In general, the limitation of thermal image-based temperature detection systems is their inability to detect the inner canthus temperature in the presence of eye glasses due to their reflective property [15]. The solution would be training a model that detects first the face and the presence of glasses, then searches for the highest temperature in the face outside the eye region. However, this method shall still give an approximation of the body’s temperature rather than the accurate one.

5. Conclusions and Perspectives

This paper presents a fast and reliable model that accurately detects the eye region after training and testing different YOLO versions using multi-age and elderly thermal image datasets. Recruiting a thermal camera-based system protects the user’s privacy and is a cheaper solution than visible cameras. This proposed system also allows the comparison of size, speed and accuracy between different recently released object detection YOLO versions: YOLOv5, v6 and v7. In addition, the presence of different head poses in the training dataset and the implementation of data augmentation methods allow the model to detect the eyes and temperature of a person in different orientations. With the aim of frailty and infectious diseases detection, our approach is the first to gather images of the elderly exclusively to build a temperature detection model. The proposed system could be considered a solution for speed, accuracy, and image condition limitations in temperature detection methods, especially during an epidemic. It also can be adapted by hospitals, retirement homes, and homes.

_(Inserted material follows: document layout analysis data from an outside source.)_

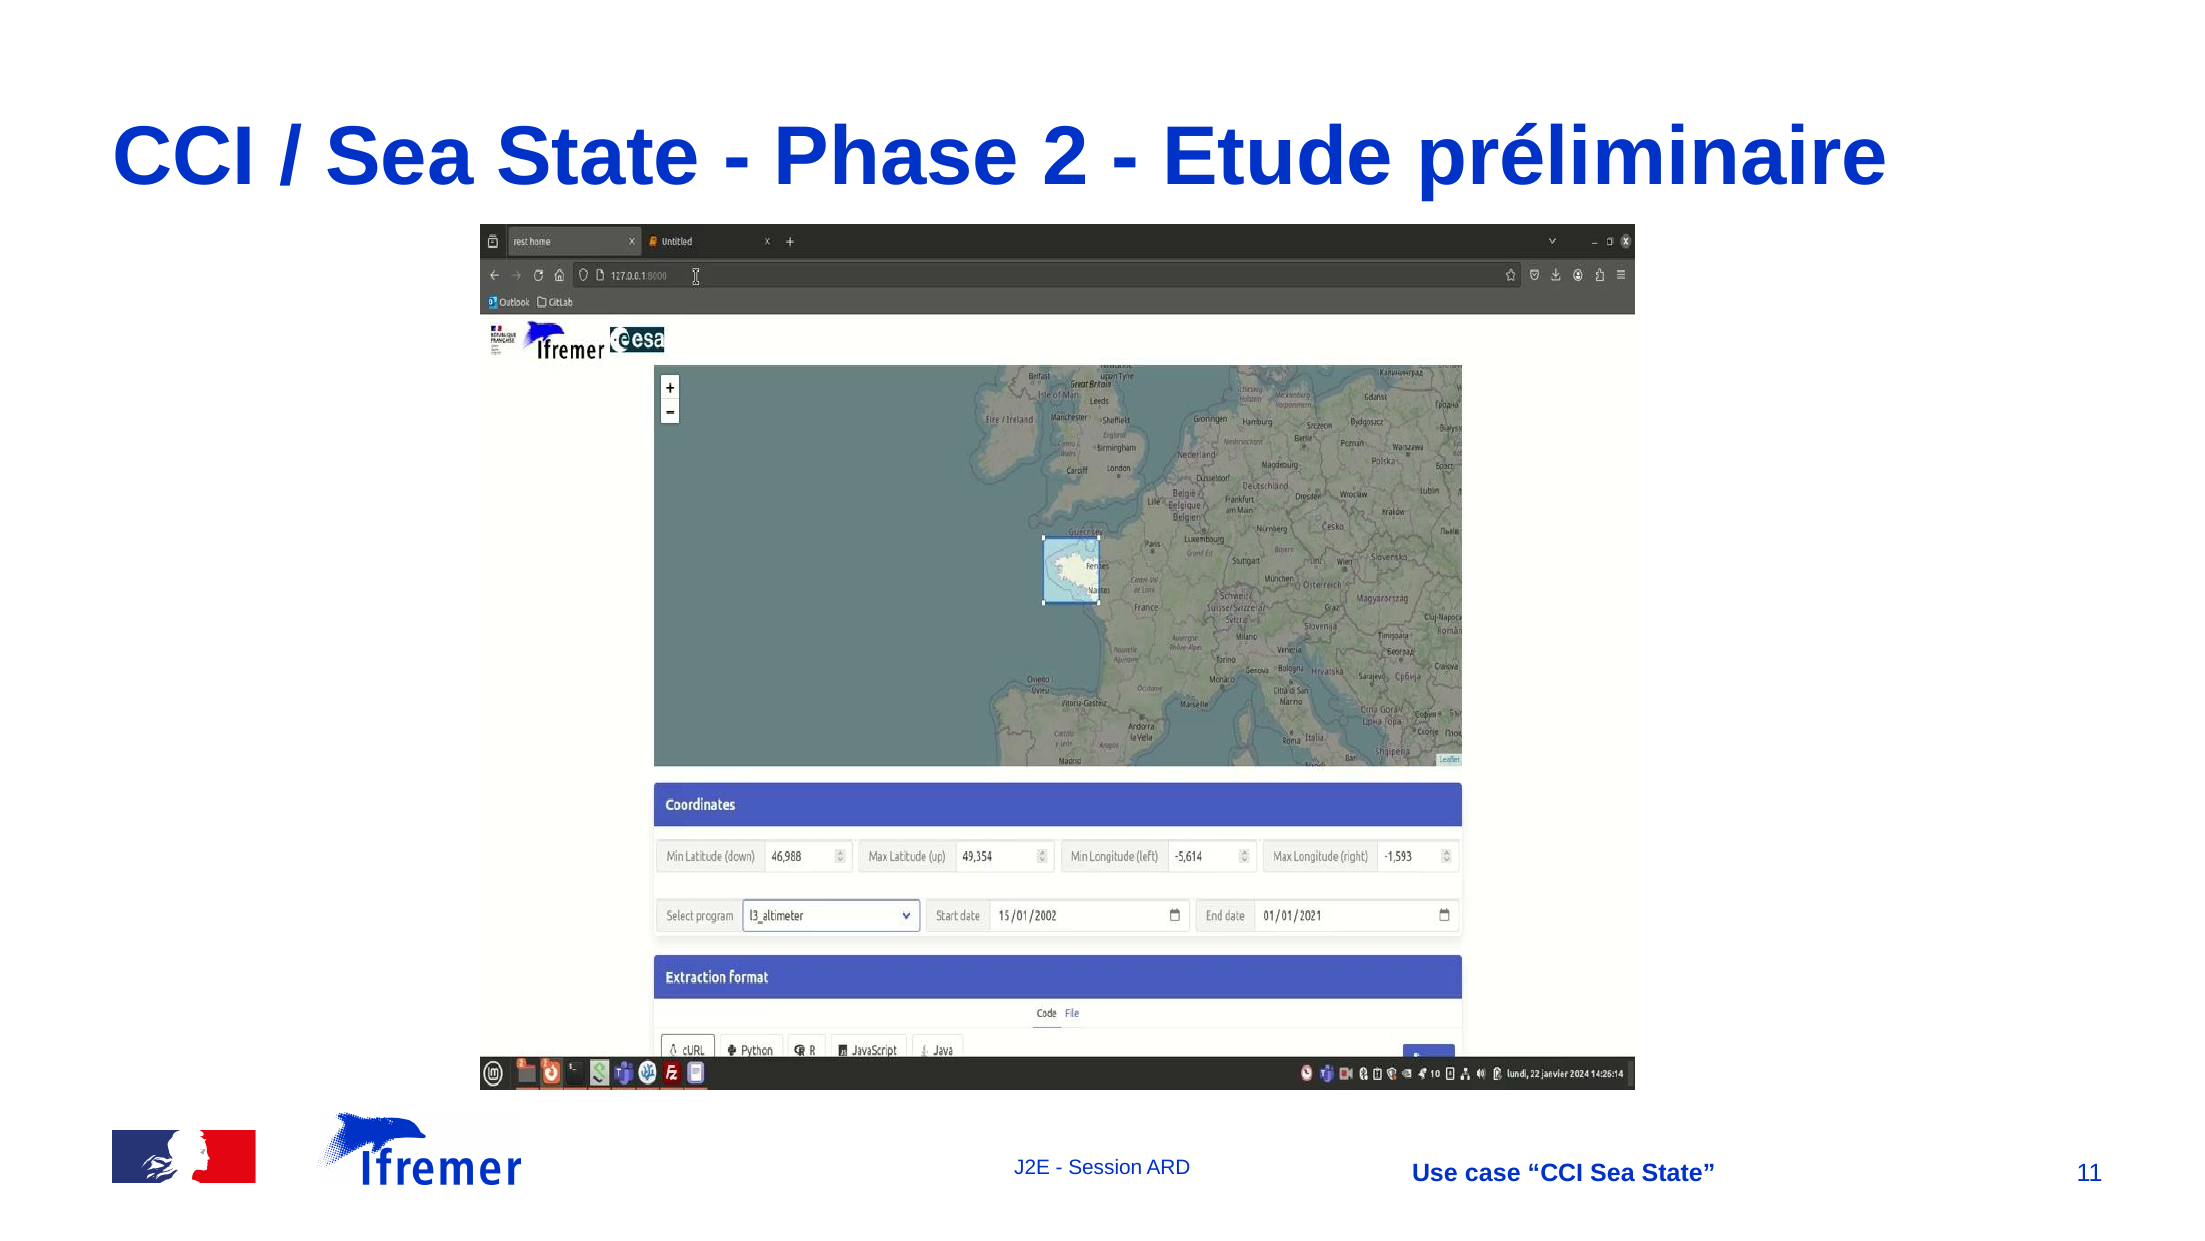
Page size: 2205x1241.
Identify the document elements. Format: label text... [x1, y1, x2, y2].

list J2E - Session ARD [924, 1148, 1280, 1189]
list Use case “CCI Sea State” [1397, 1152, 1933, 1241]
picture [479, 224, 1635, 1091]
picture [317, 1112, 521, 1185]
picture [112, 1130, 260, 1189]
title CCI / Sea State - Phase 2 - Etude préliminaire [112, 105, 2093, 328]
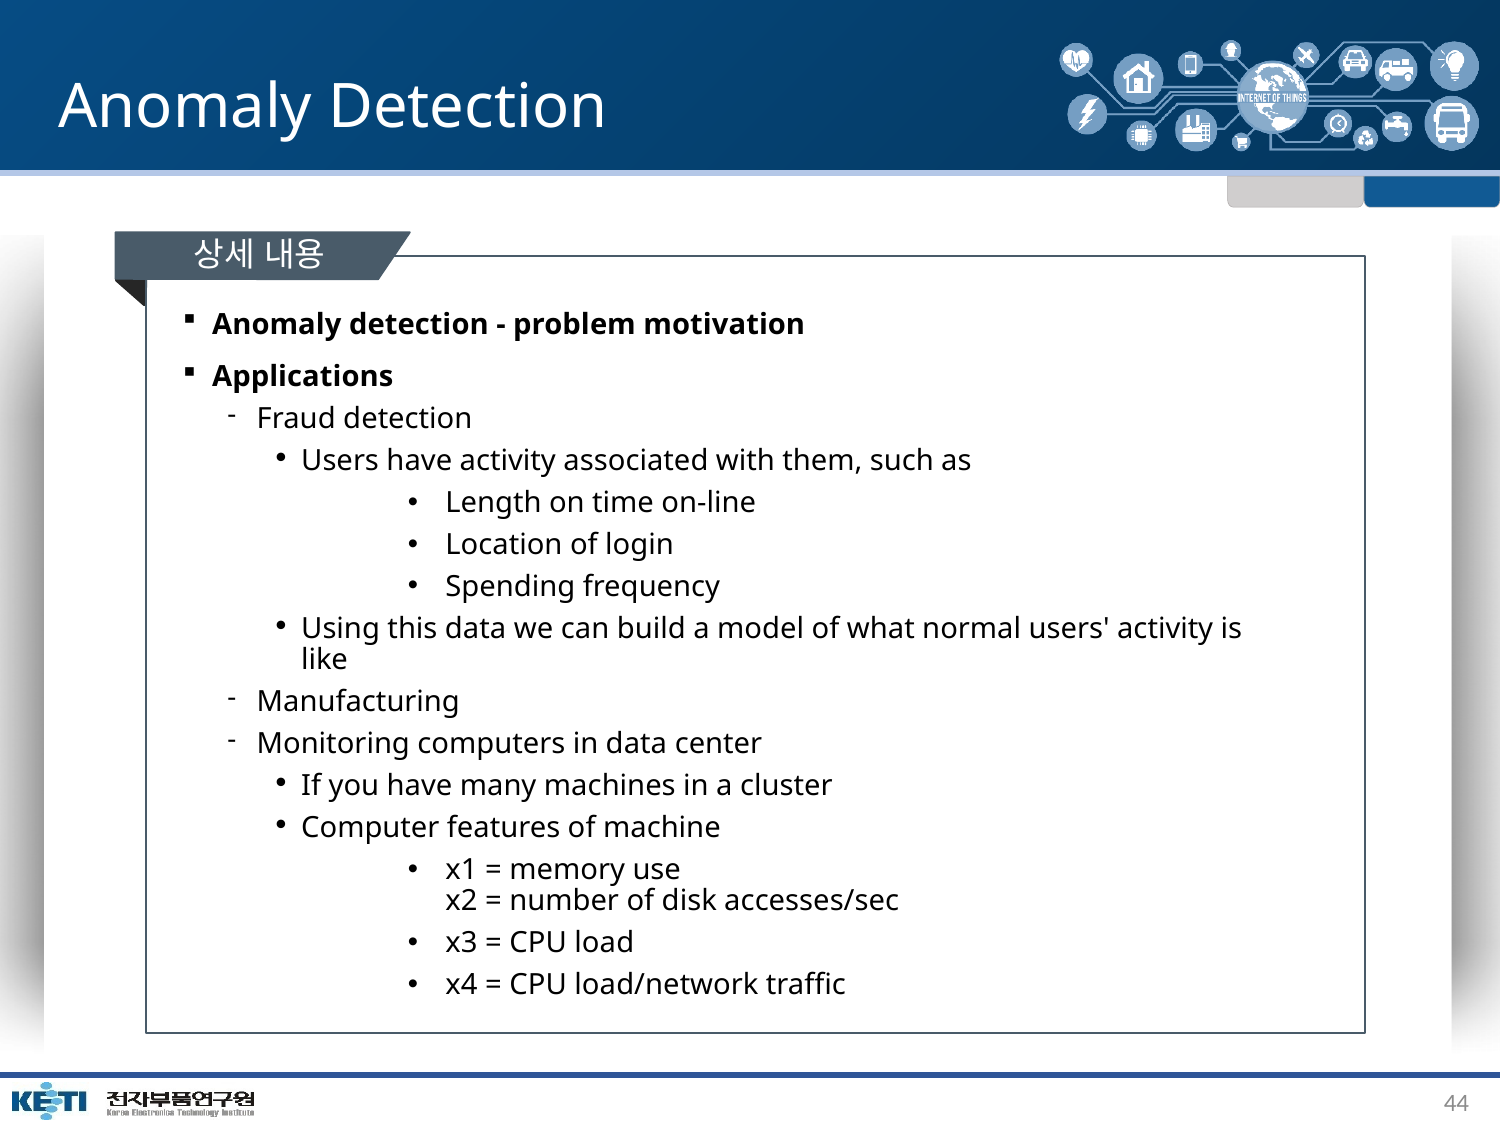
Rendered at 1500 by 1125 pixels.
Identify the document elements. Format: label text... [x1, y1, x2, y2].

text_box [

Looking ahead, further studies will be done in order to ensure the accurate measurement of temperature by considering emissivity, distance effect, camera angle and face angle effects, as well as the impact of ambient temperature [20]. Additionally, we aim to implement this work in real-time, due to the high speed of YOLOv7, in order to allow the installation of the system in infirmaries and elderly care homes. This will be done after implementing an alarm system which will be raised when fever is detected. Moreover, although the databases used are considered various and have inter and intra differences, it is important to include a more significant number of individuals to produce more generalized model. Additionally, it is possible to define models for different narrowed age groups that could help integrate our solution in workplaces, schools and nurseries.